Items from a collection

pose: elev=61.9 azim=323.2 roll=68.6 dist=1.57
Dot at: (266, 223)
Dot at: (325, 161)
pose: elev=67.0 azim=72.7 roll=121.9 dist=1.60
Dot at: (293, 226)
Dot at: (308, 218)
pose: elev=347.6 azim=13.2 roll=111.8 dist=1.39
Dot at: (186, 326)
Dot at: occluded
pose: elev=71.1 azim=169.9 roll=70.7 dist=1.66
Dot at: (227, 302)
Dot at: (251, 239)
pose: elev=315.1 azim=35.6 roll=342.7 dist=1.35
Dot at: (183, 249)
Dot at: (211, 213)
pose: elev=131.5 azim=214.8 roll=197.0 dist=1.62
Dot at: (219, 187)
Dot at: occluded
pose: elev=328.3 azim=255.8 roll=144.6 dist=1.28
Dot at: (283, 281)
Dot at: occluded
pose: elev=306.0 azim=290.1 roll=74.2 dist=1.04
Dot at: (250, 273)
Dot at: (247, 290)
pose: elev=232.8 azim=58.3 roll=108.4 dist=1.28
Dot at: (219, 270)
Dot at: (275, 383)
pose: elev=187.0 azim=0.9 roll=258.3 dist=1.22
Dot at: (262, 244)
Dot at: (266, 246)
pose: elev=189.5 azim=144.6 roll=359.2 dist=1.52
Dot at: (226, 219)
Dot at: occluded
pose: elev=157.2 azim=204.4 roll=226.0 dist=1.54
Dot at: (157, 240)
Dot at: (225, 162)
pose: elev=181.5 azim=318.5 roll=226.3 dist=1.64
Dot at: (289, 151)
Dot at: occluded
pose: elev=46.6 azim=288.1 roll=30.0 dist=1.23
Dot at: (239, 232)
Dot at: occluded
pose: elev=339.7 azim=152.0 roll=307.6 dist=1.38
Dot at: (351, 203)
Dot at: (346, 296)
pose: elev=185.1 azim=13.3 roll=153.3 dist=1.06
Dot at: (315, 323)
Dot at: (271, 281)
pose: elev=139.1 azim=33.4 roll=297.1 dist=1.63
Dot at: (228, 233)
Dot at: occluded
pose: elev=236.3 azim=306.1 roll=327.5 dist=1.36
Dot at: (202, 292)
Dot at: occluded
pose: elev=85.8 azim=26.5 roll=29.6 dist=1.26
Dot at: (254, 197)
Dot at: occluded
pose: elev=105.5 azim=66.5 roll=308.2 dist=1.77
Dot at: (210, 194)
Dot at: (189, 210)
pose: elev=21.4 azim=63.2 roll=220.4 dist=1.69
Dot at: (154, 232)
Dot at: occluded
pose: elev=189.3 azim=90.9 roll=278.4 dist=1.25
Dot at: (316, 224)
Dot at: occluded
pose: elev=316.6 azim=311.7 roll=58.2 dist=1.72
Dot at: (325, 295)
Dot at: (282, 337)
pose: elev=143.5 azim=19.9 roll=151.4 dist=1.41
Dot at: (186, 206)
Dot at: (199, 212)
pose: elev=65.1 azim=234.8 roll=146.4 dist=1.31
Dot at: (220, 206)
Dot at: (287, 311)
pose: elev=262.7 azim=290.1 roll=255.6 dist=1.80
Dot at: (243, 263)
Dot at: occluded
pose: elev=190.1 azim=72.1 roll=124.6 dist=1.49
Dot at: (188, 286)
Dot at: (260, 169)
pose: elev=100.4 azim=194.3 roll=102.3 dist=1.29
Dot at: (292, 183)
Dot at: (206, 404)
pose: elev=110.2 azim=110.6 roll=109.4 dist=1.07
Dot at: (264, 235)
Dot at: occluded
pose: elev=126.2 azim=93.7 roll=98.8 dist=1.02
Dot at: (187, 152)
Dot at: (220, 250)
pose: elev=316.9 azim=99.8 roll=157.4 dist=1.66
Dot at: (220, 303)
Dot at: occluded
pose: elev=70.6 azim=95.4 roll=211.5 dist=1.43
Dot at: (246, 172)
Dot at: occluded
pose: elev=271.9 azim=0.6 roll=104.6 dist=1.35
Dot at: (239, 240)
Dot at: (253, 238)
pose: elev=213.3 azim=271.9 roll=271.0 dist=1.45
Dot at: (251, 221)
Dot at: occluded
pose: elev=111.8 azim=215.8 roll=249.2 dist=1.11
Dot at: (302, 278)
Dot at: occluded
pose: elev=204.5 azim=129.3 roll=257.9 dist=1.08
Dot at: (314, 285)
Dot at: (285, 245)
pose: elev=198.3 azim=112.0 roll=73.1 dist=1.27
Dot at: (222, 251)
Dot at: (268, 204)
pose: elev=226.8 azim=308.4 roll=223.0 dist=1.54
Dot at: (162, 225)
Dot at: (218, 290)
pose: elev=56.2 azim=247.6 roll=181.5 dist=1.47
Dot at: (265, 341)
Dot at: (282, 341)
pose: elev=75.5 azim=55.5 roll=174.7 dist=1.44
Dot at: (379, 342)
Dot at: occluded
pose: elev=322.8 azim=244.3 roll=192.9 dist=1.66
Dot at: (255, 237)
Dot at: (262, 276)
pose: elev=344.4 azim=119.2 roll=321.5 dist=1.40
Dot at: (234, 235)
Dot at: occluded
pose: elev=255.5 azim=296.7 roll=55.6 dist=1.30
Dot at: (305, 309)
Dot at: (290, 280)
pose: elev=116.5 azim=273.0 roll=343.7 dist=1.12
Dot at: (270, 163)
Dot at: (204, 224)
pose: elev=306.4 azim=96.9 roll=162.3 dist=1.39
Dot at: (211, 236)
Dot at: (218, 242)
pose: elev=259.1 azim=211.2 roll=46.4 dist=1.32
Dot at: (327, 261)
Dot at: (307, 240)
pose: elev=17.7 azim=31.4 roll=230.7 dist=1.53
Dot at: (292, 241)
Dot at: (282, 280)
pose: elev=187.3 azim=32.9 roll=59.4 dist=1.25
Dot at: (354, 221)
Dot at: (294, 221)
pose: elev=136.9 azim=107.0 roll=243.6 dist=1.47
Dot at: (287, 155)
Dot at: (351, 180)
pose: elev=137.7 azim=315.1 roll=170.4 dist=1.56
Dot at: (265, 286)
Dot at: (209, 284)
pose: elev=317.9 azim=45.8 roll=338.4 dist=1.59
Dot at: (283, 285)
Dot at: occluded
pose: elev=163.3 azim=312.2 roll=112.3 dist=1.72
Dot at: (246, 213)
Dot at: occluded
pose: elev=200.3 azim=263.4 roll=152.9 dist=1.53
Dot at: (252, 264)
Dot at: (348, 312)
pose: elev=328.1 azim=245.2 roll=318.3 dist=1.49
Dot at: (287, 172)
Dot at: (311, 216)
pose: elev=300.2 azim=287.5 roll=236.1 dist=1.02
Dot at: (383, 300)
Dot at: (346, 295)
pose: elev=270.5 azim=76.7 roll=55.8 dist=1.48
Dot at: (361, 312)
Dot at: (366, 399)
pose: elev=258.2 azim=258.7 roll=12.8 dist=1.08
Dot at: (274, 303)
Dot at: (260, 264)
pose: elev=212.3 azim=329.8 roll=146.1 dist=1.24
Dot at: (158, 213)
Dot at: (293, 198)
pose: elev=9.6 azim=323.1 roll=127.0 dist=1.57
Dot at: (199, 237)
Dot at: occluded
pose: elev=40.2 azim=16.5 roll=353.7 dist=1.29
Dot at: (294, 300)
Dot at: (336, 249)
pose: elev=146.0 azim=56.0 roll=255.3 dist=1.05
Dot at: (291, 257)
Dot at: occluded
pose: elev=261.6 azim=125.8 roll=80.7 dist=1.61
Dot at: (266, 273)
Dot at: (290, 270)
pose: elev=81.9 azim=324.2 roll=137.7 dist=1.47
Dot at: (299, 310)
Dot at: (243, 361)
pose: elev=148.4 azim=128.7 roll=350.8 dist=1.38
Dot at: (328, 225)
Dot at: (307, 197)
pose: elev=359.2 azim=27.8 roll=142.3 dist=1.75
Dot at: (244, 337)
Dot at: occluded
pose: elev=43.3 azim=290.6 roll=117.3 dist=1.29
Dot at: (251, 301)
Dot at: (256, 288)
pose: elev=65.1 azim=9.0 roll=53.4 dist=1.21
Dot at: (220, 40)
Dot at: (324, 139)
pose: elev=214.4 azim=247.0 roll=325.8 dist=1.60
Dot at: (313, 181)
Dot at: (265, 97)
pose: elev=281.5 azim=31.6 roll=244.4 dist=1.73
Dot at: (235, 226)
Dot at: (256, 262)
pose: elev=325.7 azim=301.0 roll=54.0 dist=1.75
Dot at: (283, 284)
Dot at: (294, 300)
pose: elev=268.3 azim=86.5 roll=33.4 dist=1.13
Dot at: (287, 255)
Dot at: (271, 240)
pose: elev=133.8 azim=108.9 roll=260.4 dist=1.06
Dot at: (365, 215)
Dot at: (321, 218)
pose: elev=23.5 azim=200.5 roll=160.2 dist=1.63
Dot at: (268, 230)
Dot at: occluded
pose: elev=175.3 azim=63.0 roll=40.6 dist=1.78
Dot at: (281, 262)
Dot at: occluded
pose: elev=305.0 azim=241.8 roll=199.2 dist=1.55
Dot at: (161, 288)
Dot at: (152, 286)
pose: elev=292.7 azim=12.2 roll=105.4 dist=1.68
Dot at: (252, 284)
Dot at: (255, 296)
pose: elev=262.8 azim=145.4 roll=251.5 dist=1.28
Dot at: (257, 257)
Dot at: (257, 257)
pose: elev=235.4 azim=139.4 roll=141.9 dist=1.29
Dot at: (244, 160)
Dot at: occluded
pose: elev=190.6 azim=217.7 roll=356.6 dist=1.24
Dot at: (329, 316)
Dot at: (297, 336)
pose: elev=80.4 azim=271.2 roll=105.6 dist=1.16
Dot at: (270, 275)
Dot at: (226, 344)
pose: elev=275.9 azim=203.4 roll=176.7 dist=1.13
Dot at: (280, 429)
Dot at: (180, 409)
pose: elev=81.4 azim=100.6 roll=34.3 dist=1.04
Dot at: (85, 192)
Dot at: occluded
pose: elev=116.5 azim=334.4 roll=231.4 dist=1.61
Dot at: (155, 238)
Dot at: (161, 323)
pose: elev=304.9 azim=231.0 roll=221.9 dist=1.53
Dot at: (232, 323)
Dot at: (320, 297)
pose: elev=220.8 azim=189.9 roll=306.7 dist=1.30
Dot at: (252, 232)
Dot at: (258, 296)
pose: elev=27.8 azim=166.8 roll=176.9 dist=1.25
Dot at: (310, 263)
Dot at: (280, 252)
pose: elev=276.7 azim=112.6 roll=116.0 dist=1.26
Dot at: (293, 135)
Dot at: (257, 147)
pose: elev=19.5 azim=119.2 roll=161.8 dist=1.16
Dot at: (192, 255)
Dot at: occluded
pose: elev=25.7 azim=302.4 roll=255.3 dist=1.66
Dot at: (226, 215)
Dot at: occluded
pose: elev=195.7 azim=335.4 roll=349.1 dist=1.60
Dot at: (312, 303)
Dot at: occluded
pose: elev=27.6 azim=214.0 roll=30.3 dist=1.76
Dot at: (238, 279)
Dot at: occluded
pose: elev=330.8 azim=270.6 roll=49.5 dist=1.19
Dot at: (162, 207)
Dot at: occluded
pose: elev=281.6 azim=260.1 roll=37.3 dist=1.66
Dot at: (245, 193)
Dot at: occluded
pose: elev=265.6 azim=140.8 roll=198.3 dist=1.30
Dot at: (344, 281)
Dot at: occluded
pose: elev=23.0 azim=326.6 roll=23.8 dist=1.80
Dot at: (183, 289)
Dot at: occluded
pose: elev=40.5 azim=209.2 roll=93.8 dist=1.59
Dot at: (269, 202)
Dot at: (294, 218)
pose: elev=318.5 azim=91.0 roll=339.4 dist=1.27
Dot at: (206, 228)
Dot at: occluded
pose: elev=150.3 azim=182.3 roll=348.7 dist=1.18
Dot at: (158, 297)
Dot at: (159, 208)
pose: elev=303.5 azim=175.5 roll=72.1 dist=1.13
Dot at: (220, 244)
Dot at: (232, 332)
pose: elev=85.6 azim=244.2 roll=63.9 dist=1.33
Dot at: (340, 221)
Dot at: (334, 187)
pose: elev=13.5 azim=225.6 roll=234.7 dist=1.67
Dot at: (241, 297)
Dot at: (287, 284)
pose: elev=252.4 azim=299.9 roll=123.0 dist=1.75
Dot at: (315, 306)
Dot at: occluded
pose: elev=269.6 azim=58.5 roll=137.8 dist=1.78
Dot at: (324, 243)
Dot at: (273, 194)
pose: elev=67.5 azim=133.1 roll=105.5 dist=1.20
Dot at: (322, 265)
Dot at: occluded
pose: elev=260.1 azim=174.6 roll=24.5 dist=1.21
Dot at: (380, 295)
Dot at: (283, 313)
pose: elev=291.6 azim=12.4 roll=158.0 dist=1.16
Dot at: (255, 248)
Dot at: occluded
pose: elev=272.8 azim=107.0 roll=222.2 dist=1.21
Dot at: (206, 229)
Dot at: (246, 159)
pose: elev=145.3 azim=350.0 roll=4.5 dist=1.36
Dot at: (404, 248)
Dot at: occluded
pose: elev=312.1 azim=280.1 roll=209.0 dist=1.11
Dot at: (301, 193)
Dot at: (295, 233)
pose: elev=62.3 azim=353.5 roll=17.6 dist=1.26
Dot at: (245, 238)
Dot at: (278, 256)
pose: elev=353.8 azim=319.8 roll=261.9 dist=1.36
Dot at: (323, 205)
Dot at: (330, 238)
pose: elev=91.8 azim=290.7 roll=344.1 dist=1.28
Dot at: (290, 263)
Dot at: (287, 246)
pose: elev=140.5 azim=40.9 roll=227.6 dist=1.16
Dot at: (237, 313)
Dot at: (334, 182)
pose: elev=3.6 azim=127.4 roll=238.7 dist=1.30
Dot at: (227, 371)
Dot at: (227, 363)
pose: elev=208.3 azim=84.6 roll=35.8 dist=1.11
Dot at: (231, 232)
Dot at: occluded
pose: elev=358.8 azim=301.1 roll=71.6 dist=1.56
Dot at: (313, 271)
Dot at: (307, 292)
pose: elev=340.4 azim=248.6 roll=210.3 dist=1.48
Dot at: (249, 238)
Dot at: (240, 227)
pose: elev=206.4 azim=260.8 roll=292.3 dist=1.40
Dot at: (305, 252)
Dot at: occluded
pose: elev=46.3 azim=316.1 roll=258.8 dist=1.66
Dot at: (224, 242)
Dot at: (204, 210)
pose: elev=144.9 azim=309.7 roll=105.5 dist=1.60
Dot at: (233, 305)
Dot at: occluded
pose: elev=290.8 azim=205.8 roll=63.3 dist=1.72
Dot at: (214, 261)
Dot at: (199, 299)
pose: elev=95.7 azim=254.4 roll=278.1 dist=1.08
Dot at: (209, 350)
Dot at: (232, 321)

What this task involves: Transcribe the lines above without changes, from the line with "pose: elev=300.2 azim=287.5" up to and including the line with "Dot at: (260, 264)".

Answer for this exercise:
pose: elev=300.2 azim=287.5 roll=236.1 dist=1.02
Dot at: (383, 300)
Dot at: (346, 295)
pose: elev=270.5 azim=76.7 roll=55.8 dist=1.48
Dot at: (361, 312)
Dot at: (366, 399)
pose: elev=258.2 azim=258.7 roll=12.8 dist=1.08
Dot at: (274, 303)
Dot at: (260, 264)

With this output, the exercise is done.